Make sure that you’re taking full advantage of any employer matching contribution for which you may be eligible with your company’s retirement plan.
Contribute the maximum amount that the employer will match.
If eligible, make the maximum contributions to your and your spouse’s (if applicable) Roth IRA accounts each year; take your contributions automatically out of your checking account each month.
A Roth IRA is the best retirement funding vehicle — from a tax standpoint — ever! Although you don’t get a deduction when you contribute to a Roth IRA, all the earnings and withdrawals on the account are tax-free forever.
You can establish a Roth IRA account at most banks, through investment advisors, or directly with a low-cost, no-load mutual fund company like Vanguard or a deep discount broker like Scottrade or ShareBuilder.
Making monthly contributions is much easier than coming up with the whole year’s contribution at once. You can set up direct automatic investments from your checking account into your Roth IRA account.
Build your personal portfolio with low-cost, tax-advantaged-passive investment vehicles, such as exchange-traded funds (ETFs) and index funds.

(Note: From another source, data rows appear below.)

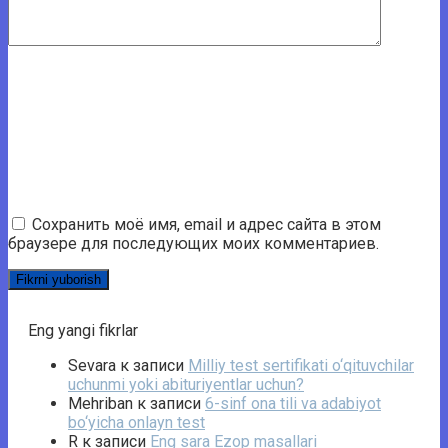
Сохранить моё имя, email и адрес сайта в этом
браузере для последующих моих комментариев.
Eng yangi fikrlar
Sevara
к записи
Milliy test sertifikati o‘qituvchilar
uchunmi yoki abituriyentlar uchun?
Mehriban
к записи
6-sinf ona tili va adabiyot
bo‘yicha onlayn test
R
к записи
Eng sara Ezop masallari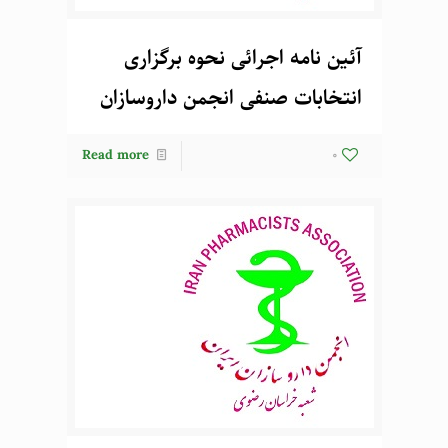
آئین نامه اجرائی نحوه برگزاری
انتخابات صنفی انجمن داروسازان
Read more
0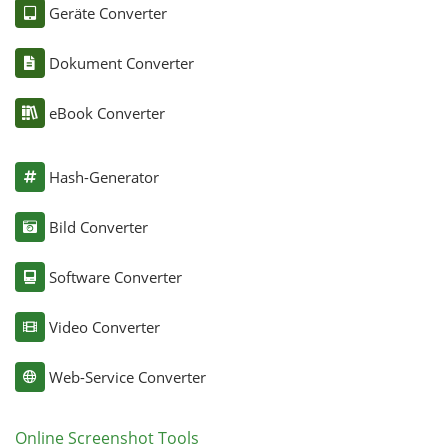
Geräte Converter
Dokument Converter
eBook Converter
Hash-Generator
Bild Converter
Software Converter
Video Converter
Web-Service Converter
Online Screenshot Tools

You need to have investments that you can tap into if needed prior to retirement. Also, when you retire and pull money out of your retirement account, 100 percent of that withdrawal is taxable to you as ordinary income. Capital gains tax rates are much lower. You may be much better off from a tax standpoint to pay minimal capital gains now rather than the tax for ordinary income in the future.

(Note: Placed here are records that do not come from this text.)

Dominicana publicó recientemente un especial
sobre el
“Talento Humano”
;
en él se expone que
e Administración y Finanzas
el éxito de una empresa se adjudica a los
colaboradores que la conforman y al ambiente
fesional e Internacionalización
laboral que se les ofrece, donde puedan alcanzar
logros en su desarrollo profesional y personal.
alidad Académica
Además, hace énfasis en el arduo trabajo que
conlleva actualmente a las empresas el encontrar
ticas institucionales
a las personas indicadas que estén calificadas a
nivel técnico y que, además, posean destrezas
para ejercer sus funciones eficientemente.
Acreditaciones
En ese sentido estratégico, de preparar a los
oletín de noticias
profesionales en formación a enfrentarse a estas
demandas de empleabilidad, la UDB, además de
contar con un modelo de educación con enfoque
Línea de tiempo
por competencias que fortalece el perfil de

Index funds are a way individual investors can own the stock market that you hear about on the news, such as the Standard and Poor 500 Composite Index (S&P 500, for short). Index funds have been available through no-load mutual fund powerhouses like Vanguard for decades. However, the range of options now available has exploded in the last few years. You can now buy an exchange-traded fund (ETF) that invests exclusively in United States Treasury Inflation Protection Securities. Rather than buying one bond for $10,000, you can literally buy one share of an ETF, which trades like stocks, incurring a transaction fee to buy or sell shares. And with the advent of deep-discount online brokerage firms, you now can afford to make monthly purchases of exchange-traded funds.